Efficacy of Anakinra for Various Types of Crystal-Induced Arthritis in Complex Hospitalized Patients: A Case Series and Review of the Literature

Aouba, A.; Deshayes, S.; Frenzel, L.; Decottignies, A.; Pressiat, C.; Bienvenu, B.; Boue, F.; Damaj, G.; Hermine, O.; Georgin-Lavialle, S.
March 2015
Mediators of Inflammation;3/26/2015, Vol. 2015, p1
Academic Journal
Background. There are few data on anakinra use after failure of conventional medications for crystal-induced peripheral arthritis and/or crowned dens syndrome among complex hospitalized patients. Methods. We retrospectively analyzed the outcome of six patients affected with subacute crystal-induced arthritis who had received anakinra in second or third line therapy, including three patients with crowned dens syndrome and three others with gouty arthritis. Patients’ comorbidities, reasons for anakinra use and associated drugs, and outcomes were recorded. Results. All patients presented with elevated inflammatory syndrome, systemic symptoms with poly/oligoarthritis. Except for absolute contraindications, all patients were previously treated with full or decreased dose of NSAID, colchicine, and/or glucocorticoids, with unsatisfactory response. All three gouty patients exhibited complete responses in all acute involvements under anakinra within 3 to 5 days, including one of them who needed the reintroduction of colchicine treatment that was previously unsuccessful.
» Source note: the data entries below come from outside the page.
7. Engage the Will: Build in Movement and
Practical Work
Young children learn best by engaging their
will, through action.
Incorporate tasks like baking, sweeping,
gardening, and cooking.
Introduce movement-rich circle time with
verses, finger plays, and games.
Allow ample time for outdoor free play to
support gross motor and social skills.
Crowned dens syndrome patients, including two with pseudogout and one with subacute hydroxyapatite deposition disease, needed 9 to 11 days to achieve complete response. Tolerance to anakinra was good. Conclusion. In case series of complex hospitalized patients, anakinra showed good activity in crowned dens syndrome and associated crystal-induced peripheral arthritis, with longer treatment duration than in gouty arthritis.